Dollar slips; yen briefly jumps as intervention worries linger
The dollar started the week on a softer note, remaining within striking distance of its nearly eight-week peak, while the yen experienced a temporary boost, staying close to the critical 160 level that previously triggered verbal interventions from Japanese officials.
In early trading, the yen dipped to its weakest point since April 29 at 159.94 per dollar, a level not seen since it hit a 34-year trough of 160.245, prompting Japan to spend approximately 9.8 trillion yen in an effort to prop up the struggling currency.
A swift rally in the yen during the European morning pushed it to as high as 158.75 per dollar, signaling heightened market sensitivity to potential intervention moves.
Michael Brown, a senior research strategist at Pepperstone, commented on the yen’s movements, “Certainly didn’t look like intervention … nonetheless, it does speak to how jittery the market likely is about the prospect for intervention,” adding, “I think so long as any further weakness is not especially rapid or disorderly in nature, the Ministry of Finance (MoF) are unlikely to step in just yet.” The yen last stood slightly stronger at 159.54 per dollar.
Amid the fluctuations, Japan’s top currency diplomat Masato Kanda remarked that authorities are prepared to take appropriate measures if there are excessive movements in the foreign exchange market, underscoring that Japan’s inclusion on the U.S. Treasury’s monitoring list would not limit their actions.
The yen has been under pressure following the Bank of Japan’s (BOJ) decision earlier this month to delay scaling back its bond-buying stimulus until July, leading to a 1.5% decline in June.
A BOJ meeting summary revealed some policymakers advocated for a timely interest rate hike, citing inflation potentially exceeding expectations. The yen’s susceptibility to U.S. Treasury yields has contributed to its more than 10% depreciation against the dollar this year, driven by the significant interest rate differential between Japan and the United States.
Attention now turns to the U.S. personal consumption expenditures (PCE) price index release due on Friday, with analysts expecting the annual growth rate to decelerate to 2.6% for May. A weaker figure could reinforce expectations for a rate cut by September, a scenario that futures currently assign a 70% likelihood.
The dollar index, comparing the dollar against six major currencies, was observed at 105.56, retreating slightly from the nearly eight-week peak of 105.91 reached last week.
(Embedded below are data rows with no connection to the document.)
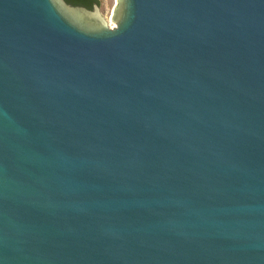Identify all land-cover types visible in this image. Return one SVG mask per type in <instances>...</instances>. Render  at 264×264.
Wrapping results in <instances>:
<instances>
[{
  "label": "water",
  "instance_id": "obj_1",
  "mask_svg": "<svg viewBox=\"0 0 264 264\" xmlns=\"http://www.w3.org/2000/svg\"><path fill=\"white\" fill-rule=\"evenodd\" d=\"M0 0V264H264V0Z\"/></svg>",
  "mask_w": 264,
  "mask_h": 264
},
{
  "label": "rangeland",
  "instance_id": "obj_2",
  "mask_svg": "<svg viewBox=\"0 0 264 264\" xmlns=\"http://www.w3.org/2000/svg\"><path fill=\"white\" fill-rule=\"evenodd\" d=\"M100 5H99V9L101 14L108 20L109 24V17L112 13L113 8L117 5V0H99ZM110 25L113 26V24L111 23Z\"/></svg>",
  "mask_w": 264,
  "mask_h": 264
},
{
  "label": "trees",
  "instance_id": "obj_3",
  "mask_svg": "<svg viewBox=\"0 0 264 264\" xmlns=\"http://www.w3.org/2000/svg\"><path fill=\"white\" fill-rule=\"evenodd\" d=\"M68 5L77 6V7H84L88 10H91L94 5L99 6V0H64Z\"/></svg>",
  "mask_w": 264,
  "mask_h": 264
},
{
  "label": "bare ground",
  "instance_id": "obj_4",
  "mask_svg": "<svg viewBox=\"0 0 264 264\" xmlns=\"http://www.w3.org/2000/svg\"><path fill=\"white\" fill-rule=\"evenodd\" d=\"M110 26H112V25H110Z\"/></svg>",
  "mask_w": 264,
  "mask_h": 264
}]
</instances>
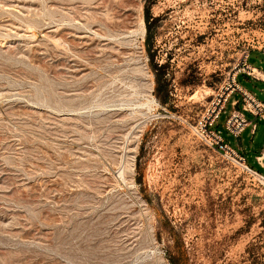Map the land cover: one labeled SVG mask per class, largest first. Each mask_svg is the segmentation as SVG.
Returning <instances> with one entry per match:
<instances>
[{
    "label": "rangeland",
    "instance_id": "1",
    "mask_svg": "<svg viewBox=\"0 0 264 264\" xmlns=\"http://www.w3.org/2000/svg\"><path fill=\"white\" fill-rule=\"evenodd\" d=\"M247 53L264 0H0V264H264V184L192 128Z\"/></svg>",
    "mask_w": 264,
    "mask_h": 264
},
{
    "label": "built area",
    "instance_id": "2",
    "mask_svg": "<svg viewBox=\"0 0 264 264\" xmlns=\"http://www.w3.org/2000/svg\"><path fill=\"white\" fill-rule=\"evenodd\" d=\"M248 56V53L245 54L240 63L233 65L221 84L212 93L209 101L206 103L203 113L197 119L192 128L195 135L207 147L216 151L227 162L241 166L245 171L257 177L259 181L264 184V174L251 168L246 163L245 157L223 139L219 130L213 128L221 113L224 112L228 99L236 92L240 94L241 101L244 105L241 110L234 109L226 117L224 128L227 134H231L238 138L246 127H251V134H254L256 124L247 121L243 112H248L252 116L264 120V103L260 102L254 94L250 93L237 83V76L239 74H245L254 80L261 78L260 76L255 75L253 66L247 62ZM261 80L263 79L261 78ZM231 104L232 106L237 107L239 101L234 100ZM256 162L260 167L264 168V153L256 157Z\"/></svg>",
    "mask_w": 264,
    "mask_h": 264
},
{
    "label": "bare ground",
    "instance_id": "3",
    "mask_svg": "<svg viewBox=\"0 0 264 264\" xmlns=\"http://www.w3.org/2000/svg\"><path fill=\"white\" fill-rule=\"evenodd\" d=\"M254 73H255V75H260V76L264 77V73L259 72L256 68H254Z\"/></svg>",
    "mask_w": 264,
    "mask_h": 264
},
{
    "label": "crops",
    "instance_id": "4",
    "mask_svg": "<svg viewBox=\"0 0 264 264\" xmlns=\"http://www.w3.org/2000/svg\"><path fill=\"white\" fill-rule=\"evenodd\" d=\"M254 68H256V67H254ZM257 69V68H256ZM258 70V69H257Z\"/></svg>",
    "mask_w": 264,
    "mask_h": 264
}]
</instances>
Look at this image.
Political events are also in focus this week, including the first U.S. presidential debate on Thursday and the initial round of voting in the French elections over the weekend. Simon Harvey, head of FX analysis at Monex, noted, “You’re going to see a lot of defensive positioning going into the first round of the French election and U.S. presidential debate. While there is a sense of calm which is weighing on the dollar this morning, political risk is still a decent source of strength for the dollar and we expect the dollar index to finish the week higher.”
The euro showed some resilience, gaining 0.3% to $1.0727 despite being down 1.2% for June. Pressure on the euro has been evident since French President Emmanuel Macron unexpectedly called for a snap election earlier in the month.
In the French electoral landscape, the far-right National Rally (RN) party and its allies are poised to lead the first round with an anticipated 35.5% of the vote, according to recent polls. RN lawmaker Jean-Philippe Tanguy, a potential finance minister if RN forms the next government, affirmed the party’s commitment to adhere to European Union fiscal regulations.
Meanwhile, the Chinese yuan was seen trading near a seven-month low at 7.26 per dollar, affected by the overall strength of the dollar and concerns over the economic outlook of the world’s second-largest economy.